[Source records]
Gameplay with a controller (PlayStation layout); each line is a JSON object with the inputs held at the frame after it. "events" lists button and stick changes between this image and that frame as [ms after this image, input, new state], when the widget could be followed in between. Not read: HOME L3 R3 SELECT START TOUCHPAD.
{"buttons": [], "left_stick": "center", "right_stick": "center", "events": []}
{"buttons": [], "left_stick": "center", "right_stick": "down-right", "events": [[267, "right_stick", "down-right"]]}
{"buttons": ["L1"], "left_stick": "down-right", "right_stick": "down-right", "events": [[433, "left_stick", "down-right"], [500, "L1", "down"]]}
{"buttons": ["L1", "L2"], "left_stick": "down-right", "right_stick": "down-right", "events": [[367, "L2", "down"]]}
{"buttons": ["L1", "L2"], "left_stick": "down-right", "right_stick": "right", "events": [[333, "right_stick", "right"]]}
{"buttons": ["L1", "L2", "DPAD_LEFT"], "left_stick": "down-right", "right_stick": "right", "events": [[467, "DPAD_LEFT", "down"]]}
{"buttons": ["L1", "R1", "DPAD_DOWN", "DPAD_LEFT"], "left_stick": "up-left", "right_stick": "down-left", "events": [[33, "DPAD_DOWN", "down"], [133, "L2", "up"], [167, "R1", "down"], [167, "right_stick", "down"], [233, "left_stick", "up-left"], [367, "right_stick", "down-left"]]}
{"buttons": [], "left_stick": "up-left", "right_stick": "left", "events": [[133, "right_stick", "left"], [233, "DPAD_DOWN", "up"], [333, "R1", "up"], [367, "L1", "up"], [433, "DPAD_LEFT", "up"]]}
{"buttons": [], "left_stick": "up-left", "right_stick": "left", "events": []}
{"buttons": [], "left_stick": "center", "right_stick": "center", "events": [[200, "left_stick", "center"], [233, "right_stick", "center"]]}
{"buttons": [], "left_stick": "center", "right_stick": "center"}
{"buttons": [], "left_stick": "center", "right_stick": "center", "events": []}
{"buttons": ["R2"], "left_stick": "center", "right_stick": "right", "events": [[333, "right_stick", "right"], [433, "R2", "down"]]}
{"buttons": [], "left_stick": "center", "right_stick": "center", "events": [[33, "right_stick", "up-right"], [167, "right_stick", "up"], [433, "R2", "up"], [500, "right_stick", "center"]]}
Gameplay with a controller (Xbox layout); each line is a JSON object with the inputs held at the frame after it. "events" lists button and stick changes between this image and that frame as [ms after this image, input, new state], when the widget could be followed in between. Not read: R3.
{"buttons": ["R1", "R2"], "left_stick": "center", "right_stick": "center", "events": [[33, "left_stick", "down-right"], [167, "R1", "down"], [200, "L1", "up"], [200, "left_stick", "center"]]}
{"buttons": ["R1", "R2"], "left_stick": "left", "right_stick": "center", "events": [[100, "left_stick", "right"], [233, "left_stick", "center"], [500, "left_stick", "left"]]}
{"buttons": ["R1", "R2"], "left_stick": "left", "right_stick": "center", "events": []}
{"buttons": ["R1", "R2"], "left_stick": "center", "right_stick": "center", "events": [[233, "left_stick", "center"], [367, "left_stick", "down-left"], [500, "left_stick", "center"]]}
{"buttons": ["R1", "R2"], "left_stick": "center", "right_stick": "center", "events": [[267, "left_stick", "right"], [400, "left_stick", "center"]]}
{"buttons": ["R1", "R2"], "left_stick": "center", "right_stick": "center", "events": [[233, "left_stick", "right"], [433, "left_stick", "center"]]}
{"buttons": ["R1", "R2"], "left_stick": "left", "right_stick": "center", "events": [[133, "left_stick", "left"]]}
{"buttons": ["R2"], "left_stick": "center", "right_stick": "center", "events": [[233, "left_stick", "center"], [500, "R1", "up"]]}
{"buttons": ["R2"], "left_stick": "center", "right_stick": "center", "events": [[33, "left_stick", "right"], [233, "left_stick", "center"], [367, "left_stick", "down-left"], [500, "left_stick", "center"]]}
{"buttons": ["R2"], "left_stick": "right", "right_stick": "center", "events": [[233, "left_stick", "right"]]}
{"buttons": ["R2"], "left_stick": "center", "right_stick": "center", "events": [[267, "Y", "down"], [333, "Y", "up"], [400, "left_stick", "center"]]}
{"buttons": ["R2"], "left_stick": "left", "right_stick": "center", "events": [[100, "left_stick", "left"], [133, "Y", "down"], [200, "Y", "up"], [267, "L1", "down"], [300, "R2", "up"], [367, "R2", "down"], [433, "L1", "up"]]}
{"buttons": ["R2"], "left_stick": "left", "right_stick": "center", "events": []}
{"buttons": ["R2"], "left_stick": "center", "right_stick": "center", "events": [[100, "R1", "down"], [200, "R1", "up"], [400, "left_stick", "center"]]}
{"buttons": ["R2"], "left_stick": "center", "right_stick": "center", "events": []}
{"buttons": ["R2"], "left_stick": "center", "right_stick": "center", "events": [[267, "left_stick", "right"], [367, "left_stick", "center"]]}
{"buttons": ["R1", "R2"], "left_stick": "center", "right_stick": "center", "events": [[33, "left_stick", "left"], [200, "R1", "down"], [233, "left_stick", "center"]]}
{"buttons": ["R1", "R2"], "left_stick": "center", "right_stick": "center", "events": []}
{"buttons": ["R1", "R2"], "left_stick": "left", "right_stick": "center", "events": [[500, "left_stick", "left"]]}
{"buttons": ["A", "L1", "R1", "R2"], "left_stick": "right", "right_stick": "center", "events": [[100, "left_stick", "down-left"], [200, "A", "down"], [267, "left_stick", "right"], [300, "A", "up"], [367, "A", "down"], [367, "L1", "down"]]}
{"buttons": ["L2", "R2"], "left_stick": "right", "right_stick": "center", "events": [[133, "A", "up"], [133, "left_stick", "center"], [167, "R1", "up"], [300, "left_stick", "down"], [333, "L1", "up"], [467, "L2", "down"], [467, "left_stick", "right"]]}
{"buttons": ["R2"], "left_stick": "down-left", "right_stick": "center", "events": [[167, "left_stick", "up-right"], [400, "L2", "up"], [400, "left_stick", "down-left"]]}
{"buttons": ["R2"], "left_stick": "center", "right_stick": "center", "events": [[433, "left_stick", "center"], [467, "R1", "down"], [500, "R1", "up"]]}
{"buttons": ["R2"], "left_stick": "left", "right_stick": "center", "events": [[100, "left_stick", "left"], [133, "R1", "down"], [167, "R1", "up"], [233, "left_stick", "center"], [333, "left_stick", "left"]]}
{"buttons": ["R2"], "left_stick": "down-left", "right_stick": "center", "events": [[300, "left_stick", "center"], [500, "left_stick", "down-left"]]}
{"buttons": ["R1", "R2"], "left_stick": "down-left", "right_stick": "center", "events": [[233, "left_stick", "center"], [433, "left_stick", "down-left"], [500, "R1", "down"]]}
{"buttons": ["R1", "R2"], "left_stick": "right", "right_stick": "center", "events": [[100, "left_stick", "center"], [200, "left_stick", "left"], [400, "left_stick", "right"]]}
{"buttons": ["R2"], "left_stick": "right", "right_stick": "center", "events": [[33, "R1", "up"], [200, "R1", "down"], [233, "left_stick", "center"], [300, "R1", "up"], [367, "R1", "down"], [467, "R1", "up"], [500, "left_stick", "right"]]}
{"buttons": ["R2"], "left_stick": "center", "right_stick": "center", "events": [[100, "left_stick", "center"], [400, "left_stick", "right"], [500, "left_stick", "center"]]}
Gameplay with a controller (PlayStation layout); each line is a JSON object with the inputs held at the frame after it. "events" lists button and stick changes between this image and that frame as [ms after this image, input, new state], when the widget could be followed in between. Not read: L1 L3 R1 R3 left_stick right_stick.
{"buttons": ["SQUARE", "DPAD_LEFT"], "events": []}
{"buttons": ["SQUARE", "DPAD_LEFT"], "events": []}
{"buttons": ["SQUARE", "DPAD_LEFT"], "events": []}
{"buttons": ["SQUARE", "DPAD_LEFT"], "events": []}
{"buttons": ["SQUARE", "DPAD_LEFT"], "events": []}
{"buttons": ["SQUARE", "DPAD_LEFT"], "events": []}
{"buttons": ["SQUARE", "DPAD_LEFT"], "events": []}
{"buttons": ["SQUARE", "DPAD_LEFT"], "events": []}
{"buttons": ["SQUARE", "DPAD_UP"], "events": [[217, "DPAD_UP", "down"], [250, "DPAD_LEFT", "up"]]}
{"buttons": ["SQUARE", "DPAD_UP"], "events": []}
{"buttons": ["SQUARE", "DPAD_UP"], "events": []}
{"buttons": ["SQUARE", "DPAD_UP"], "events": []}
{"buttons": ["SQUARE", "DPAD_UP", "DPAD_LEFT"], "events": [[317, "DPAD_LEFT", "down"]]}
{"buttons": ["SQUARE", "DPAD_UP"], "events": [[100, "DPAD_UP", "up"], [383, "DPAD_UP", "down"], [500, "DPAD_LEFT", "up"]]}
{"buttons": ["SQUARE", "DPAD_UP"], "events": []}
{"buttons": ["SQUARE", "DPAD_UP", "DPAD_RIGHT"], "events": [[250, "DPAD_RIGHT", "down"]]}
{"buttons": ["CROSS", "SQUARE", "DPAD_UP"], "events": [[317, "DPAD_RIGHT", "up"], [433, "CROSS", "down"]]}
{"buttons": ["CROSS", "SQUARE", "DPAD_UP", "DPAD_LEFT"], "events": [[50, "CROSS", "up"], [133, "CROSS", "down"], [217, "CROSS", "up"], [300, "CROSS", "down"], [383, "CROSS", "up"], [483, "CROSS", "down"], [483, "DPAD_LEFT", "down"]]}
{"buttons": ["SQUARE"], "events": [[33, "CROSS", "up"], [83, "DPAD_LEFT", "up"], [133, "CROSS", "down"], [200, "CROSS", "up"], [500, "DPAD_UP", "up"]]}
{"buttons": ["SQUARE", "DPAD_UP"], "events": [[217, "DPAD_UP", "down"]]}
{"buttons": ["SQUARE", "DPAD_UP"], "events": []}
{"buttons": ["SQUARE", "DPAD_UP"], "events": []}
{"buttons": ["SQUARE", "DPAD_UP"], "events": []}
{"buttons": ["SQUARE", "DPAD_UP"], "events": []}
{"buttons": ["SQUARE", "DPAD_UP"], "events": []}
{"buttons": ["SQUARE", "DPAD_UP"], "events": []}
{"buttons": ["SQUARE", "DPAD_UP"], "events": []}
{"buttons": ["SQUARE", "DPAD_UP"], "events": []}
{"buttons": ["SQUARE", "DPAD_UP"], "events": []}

(Task prompt)
Since only the total is wanted, work out how many lines of the data above contain "input" and state it alone.

(Answer space)
3